The following year, Obhrai was elected to the newly established riding of Calgary East, where he has been continually re-elected ever since.
Initially elected as a member of the Reform Party, Obhrai vowed to advocate for Calgarians whose voices, he claimed, were going unheard in Ottawa. He echoed this mantra after being re-elected as a member of the Canadian Alliance, and finally as an elected representative of the Conservative Party.
However, a strange thing happened when, in 2006, fellow Calgary Conservative Stephen Harper became the prime minister of Canada: Now that the West had finally ‘gotten in,’ Obrhai abandoned the notion that the concerns of his constituents were going unheeded by the powers that be.
So much so, in fact, that outside fund raising events such as the requisite Calgary Stampede feast of Flapjacks, you’d be hard pressed to find a constituent who’d seen, or heard from, Obhrai for the better part of a decade.
Calgarians who reached out to Obhhrai with their concerns had their pleas routinely ignored; their elected MP too busy, it seems, to address the issues of those who elected him — or even acknowledge having received their correspondences.
For an MP who’s enjoyed effortless electoral victory for 14 years — dwarfing his competitors in both monies raised and votes garnered — Obhrai certainly has little regard for Calgary East voters. In stark contrast to his 1996 address to SAIT students, Obhrai now acts as if he is beyond public accountability; that he is, indeed, entitled to the seat he currently holds.

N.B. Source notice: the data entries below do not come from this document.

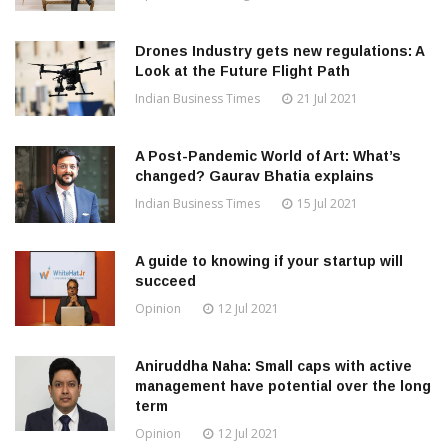
Drones Industry gets new regulations: A
Look at the Future Flight Path
Indian Business Times
21 Jul 2021
A Post-Pandemic World of Art: What’s
changed? Gaurav Bhatia explains
Indian Business Times
15 Jul 2021
A guide to knowing if your startup will
succeed
Opinion
12 Jul 2021
Aniruddha Naha: Small caps with active
management have potential over the long
term
Opinion
12 Jul 2021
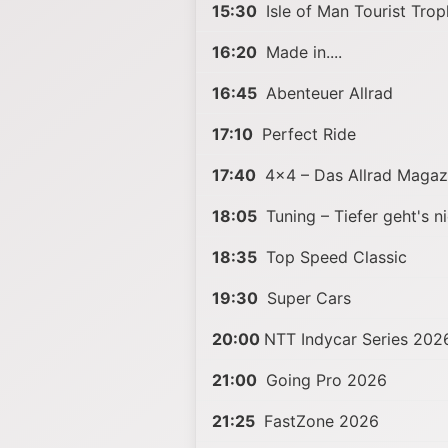
15:30
Isle of Man Tourist Tro
16:20
Made in....
16:45
Abenteuer Allrad
17:10
Perfect Ride
17:40
4x4 – Das Allrad Magaz
18:05
Tuning – Tiefer geht's ni
18:35
Top Speed Classic
19:30
Super Cars
20:00
NTT Indycar Series 202
21:00
Going Pro 2026
21:25
FastZone 2026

Throughout this election campaign, Obhrai has repeatedly thumbed his nose at the media; turning down requests for interviews, opting instead to feign interaction through twitter. His one sided conversations consist on random status updates, most of which are attacks on his Liberal opponent, labeling the distinguished, born-and-raised Calgarian as a “visitor from Toronto”; refusing even to call her by name — Josipa Petrunic.
(Other notables vying for Calgary East include candidates Al Brown and Scott Milton, who represent the New Democratic Party and Green Party, respectively; Obrhai has yet to acknowledge their existence.)
Obhrai flatly rejects the notion of participating in all-candidate debates; refusing to partake in town halls or similar events that require face-to-face interaction with either his opponents, or his constituents.
With the many contentious issues residents of Calgary East currently face, most notably the will-it-or-wont-it-be-built airport tunnel, many non-political members of the constituency are becoming engaged. They’re searching for a candidate whom they feel will represent them in Ottawa.
While the diverse crop of qualified, dedicated individuals vying for the riding provides Calgary East voters with truly viable alternatives to Obhrai, ousting the Tory incumbent will not be an easy task. In the last election, Obhrai garnered more than 66 per cent of the popular vote; that’s more votes than his four opponents combined.
It will take a massive, well orchestrated ‘get out the vote’ campaign, combined with a plan for strategic voting, in order to challenge Obhrai’s firm hold on the riding. A difficult task at the best of times, one can’t help but wonder if it’s at all possible the long-time Conservative, notoriously apathetic riding.